▶ _Problem_
In the data below, which lines contain "Cómo"? List them by copying each one.

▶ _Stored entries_
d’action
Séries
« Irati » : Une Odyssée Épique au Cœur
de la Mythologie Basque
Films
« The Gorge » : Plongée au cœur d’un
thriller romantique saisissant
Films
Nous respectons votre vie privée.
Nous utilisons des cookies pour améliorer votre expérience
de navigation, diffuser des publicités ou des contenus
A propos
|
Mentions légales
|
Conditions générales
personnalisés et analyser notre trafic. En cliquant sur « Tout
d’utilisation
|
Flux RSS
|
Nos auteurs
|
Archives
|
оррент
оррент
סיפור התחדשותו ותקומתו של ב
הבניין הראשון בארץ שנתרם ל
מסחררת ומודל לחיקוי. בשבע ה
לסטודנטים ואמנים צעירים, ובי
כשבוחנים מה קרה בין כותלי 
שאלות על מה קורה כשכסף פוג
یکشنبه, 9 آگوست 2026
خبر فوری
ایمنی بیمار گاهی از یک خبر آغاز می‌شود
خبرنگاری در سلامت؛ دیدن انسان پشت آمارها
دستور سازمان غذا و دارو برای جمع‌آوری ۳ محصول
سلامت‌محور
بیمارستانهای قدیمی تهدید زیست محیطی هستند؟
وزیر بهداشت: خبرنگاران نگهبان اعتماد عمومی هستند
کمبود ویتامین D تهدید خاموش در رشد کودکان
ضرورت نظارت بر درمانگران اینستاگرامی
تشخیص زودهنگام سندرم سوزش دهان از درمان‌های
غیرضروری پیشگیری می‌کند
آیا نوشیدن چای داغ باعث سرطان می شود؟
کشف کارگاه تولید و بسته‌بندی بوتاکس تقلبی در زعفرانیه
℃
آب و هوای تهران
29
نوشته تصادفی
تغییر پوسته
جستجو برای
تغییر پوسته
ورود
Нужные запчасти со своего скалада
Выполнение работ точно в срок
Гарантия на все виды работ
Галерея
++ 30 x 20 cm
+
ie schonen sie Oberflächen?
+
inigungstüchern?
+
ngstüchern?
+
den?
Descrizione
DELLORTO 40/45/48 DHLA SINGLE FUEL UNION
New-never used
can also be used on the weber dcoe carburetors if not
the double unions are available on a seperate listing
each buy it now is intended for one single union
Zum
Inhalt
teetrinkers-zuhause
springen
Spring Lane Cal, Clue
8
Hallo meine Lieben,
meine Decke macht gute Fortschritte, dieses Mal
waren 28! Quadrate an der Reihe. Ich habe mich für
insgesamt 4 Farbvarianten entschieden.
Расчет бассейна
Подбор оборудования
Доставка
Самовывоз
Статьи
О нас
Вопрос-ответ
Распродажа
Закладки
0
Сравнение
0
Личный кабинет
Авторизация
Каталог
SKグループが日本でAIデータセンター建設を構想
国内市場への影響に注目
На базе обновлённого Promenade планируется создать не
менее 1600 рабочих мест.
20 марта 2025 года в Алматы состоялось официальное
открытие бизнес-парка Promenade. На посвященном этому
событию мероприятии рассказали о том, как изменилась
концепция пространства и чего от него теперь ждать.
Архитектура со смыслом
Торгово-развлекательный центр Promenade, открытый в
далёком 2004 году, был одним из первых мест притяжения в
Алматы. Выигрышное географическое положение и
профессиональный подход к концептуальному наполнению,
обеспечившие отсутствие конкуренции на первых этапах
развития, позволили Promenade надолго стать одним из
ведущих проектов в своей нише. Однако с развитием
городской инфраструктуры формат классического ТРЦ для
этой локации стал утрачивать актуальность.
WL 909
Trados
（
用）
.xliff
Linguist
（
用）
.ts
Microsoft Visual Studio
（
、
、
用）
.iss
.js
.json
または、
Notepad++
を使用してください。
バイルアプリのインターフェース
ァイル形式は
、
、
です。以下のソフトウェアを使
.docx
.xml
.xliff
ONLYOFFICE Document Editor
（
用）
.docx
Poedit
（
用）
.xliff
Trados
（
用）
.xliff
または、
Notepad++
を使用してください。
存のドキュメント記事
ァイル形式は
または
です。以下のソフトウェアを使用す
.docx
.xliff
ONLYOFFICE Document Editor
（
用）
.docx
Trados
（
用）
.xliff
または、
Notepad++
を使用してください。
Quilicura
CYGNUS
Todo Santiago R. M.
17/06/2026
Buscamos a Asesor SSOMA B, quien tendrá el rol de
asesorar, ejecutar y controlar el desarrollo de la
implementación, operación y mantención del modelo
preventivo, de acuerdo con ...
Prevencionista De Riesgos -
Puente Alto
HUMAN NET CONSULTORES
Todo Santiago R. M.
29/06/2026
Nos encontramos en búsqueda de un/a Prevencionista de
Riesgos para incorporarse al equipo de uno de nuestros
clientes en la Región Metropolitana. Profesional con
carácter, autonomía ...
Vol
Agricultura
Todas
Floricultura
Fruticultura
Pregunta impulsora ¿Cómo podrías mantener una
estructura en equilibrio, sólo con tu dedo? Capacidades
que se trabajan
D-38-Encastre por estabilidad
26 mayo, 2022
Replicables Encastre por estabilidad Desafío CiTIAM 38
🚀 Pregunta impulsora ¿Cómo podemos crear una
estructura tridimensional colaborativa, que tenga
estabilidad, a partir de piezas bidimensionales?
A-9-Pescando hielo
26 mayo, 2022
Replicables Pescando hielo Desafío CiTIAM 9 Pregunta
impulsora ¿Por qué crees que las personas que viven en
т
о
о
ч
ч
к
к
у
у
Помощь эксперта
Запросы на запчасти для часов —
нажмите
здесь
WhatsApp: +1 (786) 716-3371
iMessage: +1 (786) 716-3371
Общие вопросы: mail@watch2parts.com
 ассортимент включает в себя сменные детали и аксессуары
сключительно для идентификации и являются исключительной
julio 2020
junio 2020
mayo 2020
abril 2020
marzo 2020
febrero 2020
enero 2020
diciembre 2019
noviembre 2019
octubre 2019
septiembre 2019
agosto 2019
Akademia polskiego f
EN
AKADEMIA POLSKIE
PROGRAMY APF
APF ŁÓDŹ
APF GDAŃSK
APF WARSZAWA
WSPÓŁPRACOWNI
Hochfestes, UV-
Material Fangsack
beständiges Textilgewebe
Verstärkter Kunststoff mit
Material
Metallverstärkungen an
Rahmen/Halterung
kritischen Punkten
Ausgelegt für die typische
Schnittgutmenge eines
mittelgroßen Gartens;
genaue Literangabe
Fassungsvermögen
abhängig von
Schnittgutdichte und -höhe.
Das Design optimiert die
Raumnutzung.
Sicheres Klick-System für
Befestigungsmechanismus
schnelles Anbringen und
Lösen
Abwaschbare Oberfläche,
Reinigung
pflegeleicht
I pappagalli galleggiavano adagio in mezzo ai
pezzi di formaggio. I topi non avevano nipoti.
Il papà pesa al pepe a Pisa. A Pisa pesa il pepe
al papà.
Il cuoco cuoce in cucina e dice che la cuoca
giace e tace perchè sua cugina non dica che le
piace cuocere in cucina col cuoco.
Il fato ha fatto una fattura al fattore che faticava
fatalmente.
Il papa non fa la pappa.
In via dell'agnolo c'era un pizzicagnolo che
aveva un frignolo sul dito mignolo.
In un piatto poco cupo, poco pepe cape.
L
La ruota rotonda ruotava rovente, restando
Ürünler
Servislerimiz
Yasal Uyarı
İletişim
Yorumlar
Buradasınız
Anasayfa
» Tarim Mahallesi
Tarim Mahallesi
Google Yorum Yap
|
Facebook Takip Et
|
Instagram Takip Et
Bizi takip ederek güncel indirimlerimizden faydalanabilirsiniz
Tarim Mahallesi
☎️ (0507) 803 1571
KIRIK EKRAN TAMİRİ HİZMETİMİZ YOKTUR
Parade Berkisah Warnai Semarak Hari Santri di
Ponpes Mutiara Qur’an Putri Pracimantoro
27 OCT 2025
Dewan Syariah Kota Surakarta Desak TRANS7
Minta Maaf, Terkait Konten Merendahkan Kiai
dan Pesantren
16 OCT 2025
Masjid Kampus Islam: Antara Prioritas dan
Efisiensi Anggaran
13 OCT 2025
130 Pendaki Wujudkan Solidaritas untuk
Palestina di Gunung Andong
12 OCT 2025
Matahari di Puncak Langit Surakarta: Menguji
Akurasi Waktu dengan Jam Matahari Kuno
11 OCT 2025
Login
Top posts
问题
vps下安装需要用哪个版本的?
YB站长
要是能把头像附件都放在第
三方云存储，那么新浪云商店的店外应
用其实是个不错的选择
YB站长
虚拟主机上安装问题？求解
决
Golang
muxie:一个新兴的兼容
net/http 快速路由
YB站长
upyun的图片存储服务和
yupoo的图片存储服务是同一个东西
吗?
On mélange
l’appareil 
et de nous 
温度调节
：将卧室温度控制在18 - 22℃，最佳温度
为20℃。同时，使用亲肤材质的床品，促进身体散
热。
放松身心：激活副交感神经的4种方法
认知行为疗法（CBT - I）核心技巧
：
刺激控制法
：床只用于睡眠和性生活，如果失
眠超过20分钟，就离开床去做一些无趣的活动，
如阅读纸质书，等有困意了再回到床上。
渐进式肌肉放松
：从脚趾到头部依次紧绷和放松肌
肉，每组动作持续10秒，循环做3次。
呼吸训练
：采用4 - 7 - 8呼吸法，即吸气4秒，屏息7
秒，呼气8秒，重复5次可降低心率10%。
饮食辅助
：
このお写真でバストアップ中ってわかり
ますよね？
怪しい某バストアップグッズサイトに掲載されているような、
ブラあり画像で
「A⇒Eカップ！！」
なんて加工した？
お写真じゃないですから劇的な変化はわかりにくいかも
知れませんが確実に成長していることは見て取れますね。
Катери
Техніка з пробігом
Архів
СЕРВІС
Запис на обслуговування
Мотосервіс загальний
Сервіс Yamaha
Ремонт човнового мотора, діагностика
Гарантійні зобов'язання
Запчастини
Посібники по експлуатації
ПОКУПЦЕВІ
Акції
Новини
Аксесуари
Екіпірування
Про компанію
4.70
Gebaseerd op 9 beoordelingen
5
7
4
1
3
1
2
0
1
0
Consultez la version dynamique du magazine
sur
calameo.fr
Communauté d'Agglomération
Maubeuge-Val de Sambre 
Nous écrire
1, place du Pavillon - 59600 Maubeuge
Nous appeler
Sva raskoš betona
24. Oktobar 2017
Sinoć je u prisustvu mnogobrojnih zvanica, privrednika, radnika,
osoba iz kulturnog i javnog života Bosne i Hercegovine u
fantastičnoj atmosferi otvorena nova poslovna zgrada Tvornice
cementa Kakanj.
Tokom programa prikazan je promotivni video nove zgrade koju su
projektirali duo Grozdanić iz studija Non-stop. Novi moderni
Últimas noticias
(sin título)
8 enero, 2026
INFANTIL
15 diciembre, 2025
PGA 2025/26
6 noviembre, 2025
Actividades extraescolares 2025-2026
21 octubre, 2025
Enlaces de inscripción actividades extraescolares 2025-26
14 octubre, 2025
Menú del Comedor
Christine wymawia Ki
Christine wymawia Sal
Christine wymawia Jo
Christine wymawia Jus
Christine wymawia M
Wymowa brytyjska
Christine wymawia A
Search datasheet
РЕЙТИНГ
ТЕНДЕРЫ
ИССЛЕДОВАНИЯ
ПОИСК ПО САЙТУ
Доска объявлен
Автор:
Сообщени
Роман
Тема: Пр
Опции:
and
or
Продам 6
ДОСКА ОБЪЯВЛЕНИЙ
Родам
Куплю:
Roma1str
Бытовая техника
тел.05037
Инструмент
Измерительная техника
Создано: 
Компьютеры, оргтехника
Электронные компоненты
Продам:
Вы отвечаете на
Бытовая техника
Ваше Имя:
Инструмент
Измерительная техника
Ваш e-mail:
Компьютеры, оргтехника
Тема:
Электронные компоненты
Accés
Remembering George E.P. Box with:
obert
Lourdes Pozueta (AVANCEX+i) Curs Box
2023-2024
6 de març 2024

▶ _Output of the exercise_
Pregunta impulsora ¿Cómo podrías mantener una
🚀 Pregunta impulsora ¿Cómo podemos crear una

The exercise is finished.